What is needed: The answer must consist of each line of the records below that contains the string "elemento".

+-------+

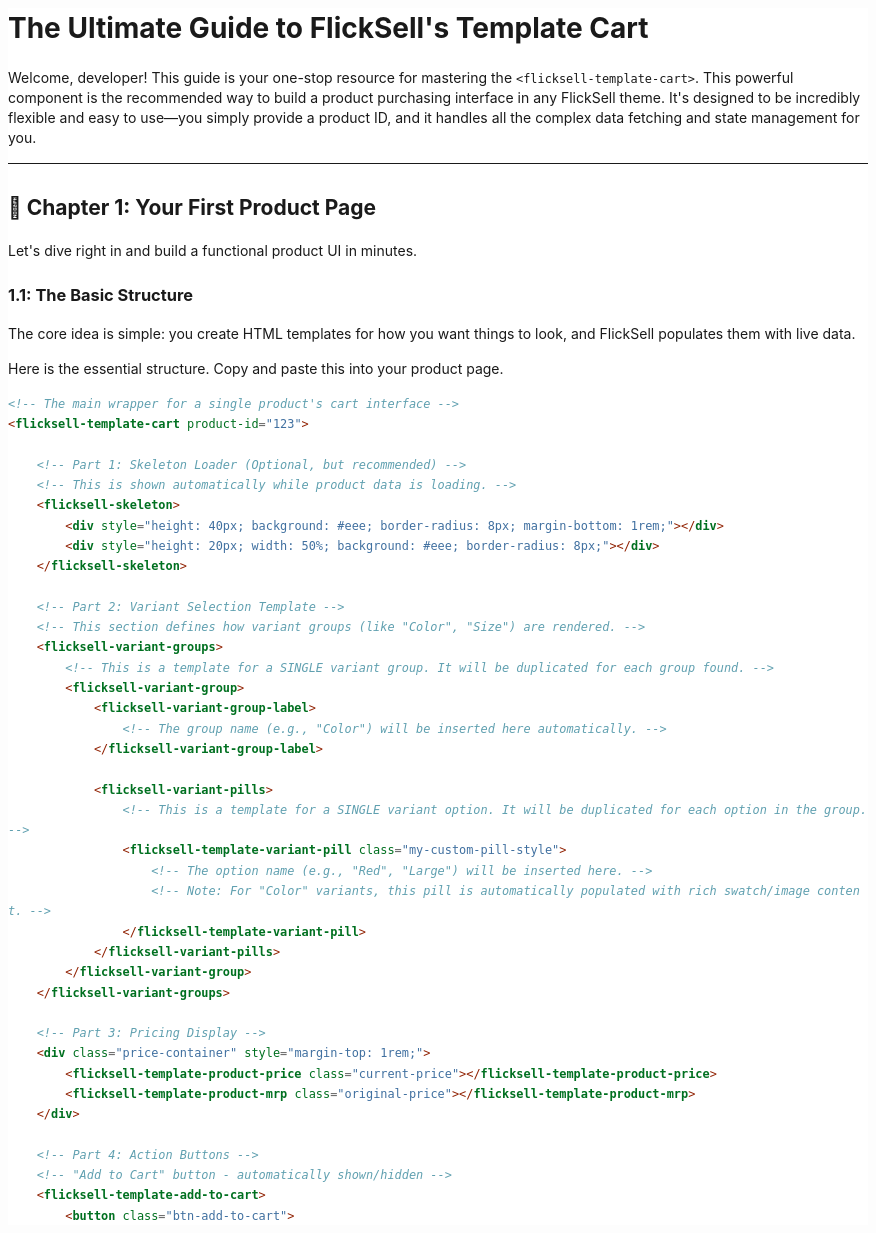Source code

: # The Ultimate Guide to FlickSell's Template Cart

Welcome, developer! This guide is your one-stop resource for mastering the `<flicksell-template-cart>`. This powerful component is the recommended way to build a product purchasing interface in any FlickSell theme. It's designed to be incredibly flexible and easy to use—you simply provide a product ID, and it handles all the complex data fetching and state management for you.

---

## 🚀 Chapter 1: Your First Product Page

Let's dive right in and build a functional product UI in minutes.

### 1.1: The Basic Structure

The core idea is simple: you create HTML templates for how you want things to look, and FlickSell populates them with live data.

Here is the essential structure. Copy and paste this into your product page.

```html
<!-- The main wrapper for a single product's cart interface -->
<flicksell-template-cart product-id="123">

    <!-- Part 1: Skeleton Loader (Optional, but recommended) -->
    <!-- This is shown automatically while product data is loading. -->
    <flicksell-skeleton>
        <div style="height: 40px; background: #eee; border-radius: 8px; margin-bottom: 1rem;"></div>
        <div style="height: 20px; width: 50%; background: #eee; border-radius: 8px;"></div>
    </flicksell-skeleton>

    <!-- Part 2: Variant Selection Template -->
    <!-- This section defines how variant groups (like "Color", "Size") are rendered. -->
    <flicksell-variant-groups>
        <!-- This is a template for a SINGLE variant group. It will be duplicated for each group found. -->
        <flicksell-variant-group>
            <flicksell-variant-group-label>
                <!-- The group name (e.g., "Color") will be inserted here automatically. -->
            </flicksell-variant-group-label>
            
            <flicksell-variant-pills>
                <!-- This is a template for a SINGLE variant option. It will be duplicated for each option in the group. -->
                <flicksell-template-variant-pill class="my-custom-pill-style">
                    <!-- The option name (e.g., "Red", "Large") will be inserted here. -->
                    <!-- Note: For "Color" variants, this pill is automatically populated with rich swatch/image content. -->
                </flicksell-template-variant-pill>
            </flicksell-variant-pills>
        </flicksell-variant-group>
    </flicksell-variant-groups>

    <!-- Part 3: Pricing Display -->
    <div class="price-container" style="margin-top: 1rem;">
        <flicksell-template-product-price class="current-price"></flicksell-template-product-price>
        <flicksell-template-product-mrp class="original-price"></flicksell-template-product-mrp>
    </div>

    <!-- Part 4: Action Buttons -->
    <!-- "Add to Cart" button - automatically shown/hidden -->
    <flicksell-template-add-to-cart>
        <button class="btn-add-to-cart">
```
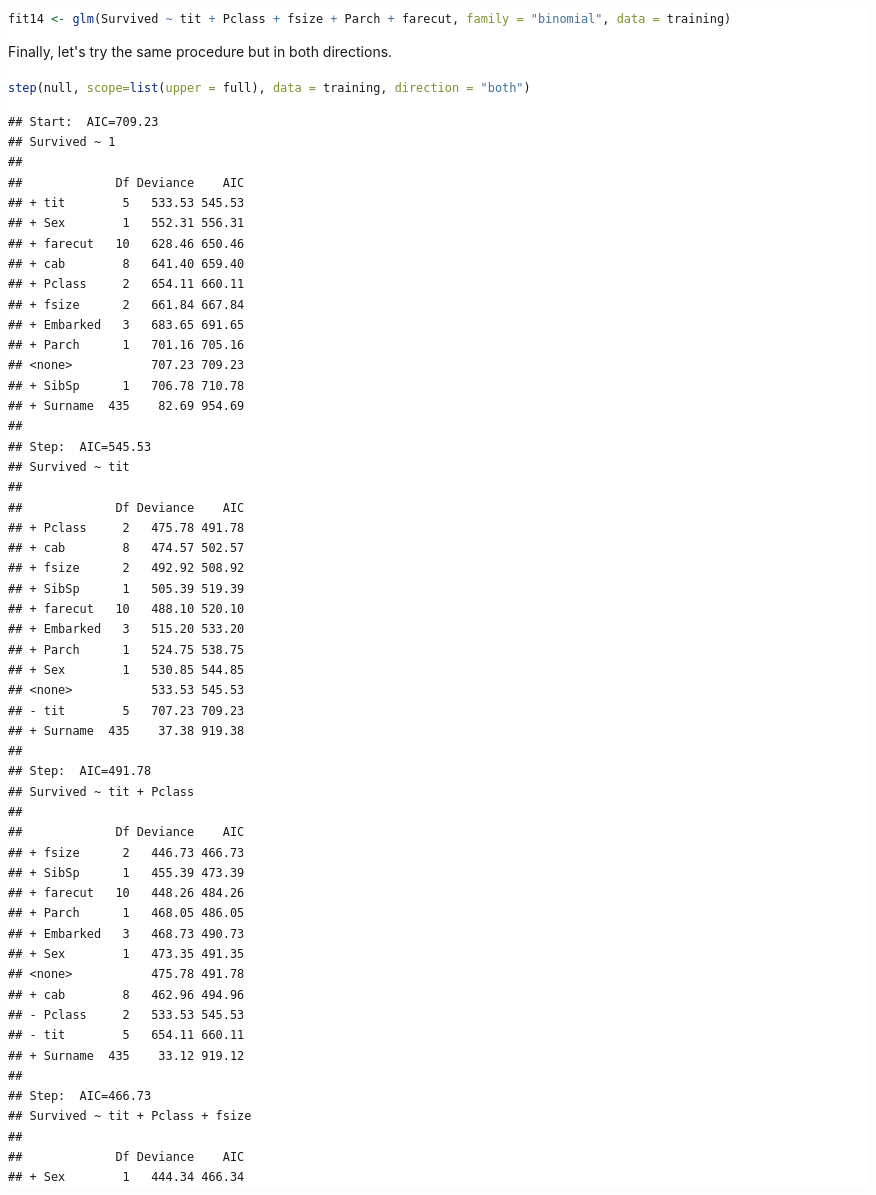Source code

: 
```r
fit14 <- glm(Survived ~ tit + Pclass + fsize + Parch + farecut, family = "binomial", data = training)
```

Finally, let's try the same procedure but in both directions.

```r
step(null, scope=list(upper = full), data = training, direction = "both")
```

```
## Start:  AIC=709.23
## Survived ~ 1
## 
##             Df Deviance    AIC
## + tit        5   533.53 545.53
## + Sex        1   552.31 556.31
## + farecut   10   628.46 650.46
## + cab        8   641.40 659.40
## + Pclass     2   654.11 660.11
## + fsize      2   661.84 667.84
## + Embarked   3   683.65 691.65
## + Parch      1   701.16 705.16
## <none>           707.23 709.23
## + SibSp      1   706.78 710.78
## + Surname  435    82.69 954.69
## 
## Step:  AIC=545.53
## Survived ~ tit
## 
##             Df Deviance    AIC
## + Pclass     2   475.78 491.78
## + cab        8   474.57 502.57
## + fsize      2   492.92 508.92
## + SibSp      1   505.39 519.39
## + farecut   10   488.10 520.10
## + Embarked   3   515.20 533.20
## + Parch      1   524.75 538.75
## + Sex        1   530.85 544.85
## <none>           533.53 545.53
## - tit        5   707.23 709.23
## + Surname  435    37.38 919.38
## 
## Step:  AIC=491.78
## Survived ~ tit + Pclass
## 
##             Df Deviance    AIC
## + fsize      2   446.73 466.73
## + SibSp      1   455.39 473.39
## + farecut   10   448.26 484.26
## + Parch      1   468.05 486.05
## + Embarked   3   468.73 490.73
## + Sex        1   473.35 491.35
## <none>           475.78 491.78
## + cab        8   462.96 494.96
## - Pclass     2   533.53 545.53
## - tit        5   654.11 660.11
## + Surname  435    33.12 919.12
## 
## Step:  AIC=466.73
## Survived ~ tit + Pclass + fsize
## 
##             Df Deviance    AIC
## + Sex        1   444.34 466.34
```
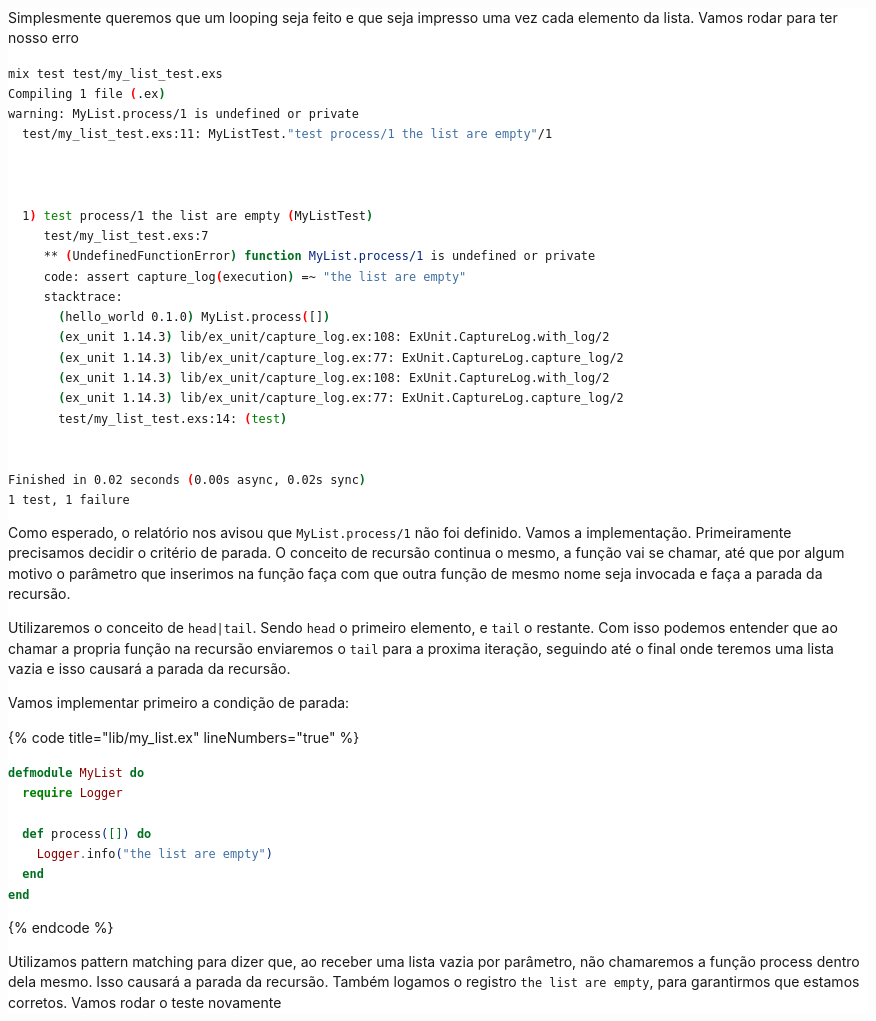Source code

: Simplesmente queremos que um looping seja feito e que seja impresso uma vez cada elemento da lista. Vamos rodar para ter nosso erro

```sh
mix test test/my_list_test.exs
Compiling 1 file (.ex)
warning: MyList.process/1 is undefined or private
  test/my_list_test.exs:11: MyListTest."test process/1 the list are empty"/1



  1) test process/1 the list are empty (MyListTest)
     test/my_list_test.exs:7
     ** (UndefinedFunctionError) function MyList.process/1 is undefined or private
     code: assert capture_log(execution) =~ "the list are empty"
     stacktrace:
       (hello_world 0.1.0) MyList.process([])
       (ex_unit 1.14.3) lib/ex_unit/capture_log.ex:108: ExUnit.CaptureLog.with_log/2
       (ex_unit 1.14.3) lib/ex_unit/capture_log.ex:77: ExUnit.CaptureLog.capture_log/2
       (ex_unit 1.14.3) lib/ex_unit/capture_log.ex:108: ExUnit.CaptureLog.with_log/2
       (ex_unit 1.14.3) lib/ex_unit/capture_log.ex:77: ExUnit.CaptureLog.capture_log/2
       test/my_list_test.exs:14: (test)


Finished in 0.02 seconds (0.00s async, 0.02s sync)
1 test, 1 failure
```

Como esperado, o relatório nos avisou que `MyList.process/1` não foi definido. Vamos a implementação. Primeiramente precisamos decidir o critério de parada. O conceito de recursão continua o mesmo, a função vai se chamar, até que por algum motivo o parâmetro que inserimos na função faça com que outra função de mesmo nome seja invocada e faça a parada da recursão.

Utilizaremos o conceito de `head|tail`. Sendo `head` o primeiro elemento, e `tail` o restante. Com isso podemos entender que ao chamar a propria função na recursão enviaremos o `tail` para a proxima iteração, seguindo até o final onde teremos uma lista vazia e isso causará a parada da recursão.

Vamos implementar primeiro a condição de parada:

{% code title="lib/my_list.ex" lineNumbers="true" %}
```elixir
defmodule MyList do
  require Logger

  def process([]) do
    Logger.info("the list are empty")
  end
end

```
{% endcode %}

Utilizamos pattern matching para dizer que, ao receber uma lista vazia por parâmetro, não chamaremos a função process dentro dela mesmo. Isso causará a parada da recursão. Também logamos o registro `the list are empty`, para garantirmos que estamos corretos. Vamos rodar o teste novamente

+-------+

Answer area:
: Simplesmente queremos que um looping seja feito e que seja impresso uma vez cada elemento da lista. Vamos rodar para ter nosso erro
Utilizaremos o conceito de `head|tail`. Sendo `head` o primeiro elemento, e `tail` o restante. Com isso podemos entender que ao chamar a propria função na recursão enviaremos o `tail` para a proxima iteração, seguindo até o final onde teremos uma lista vazia e isso causará a parada da recursão.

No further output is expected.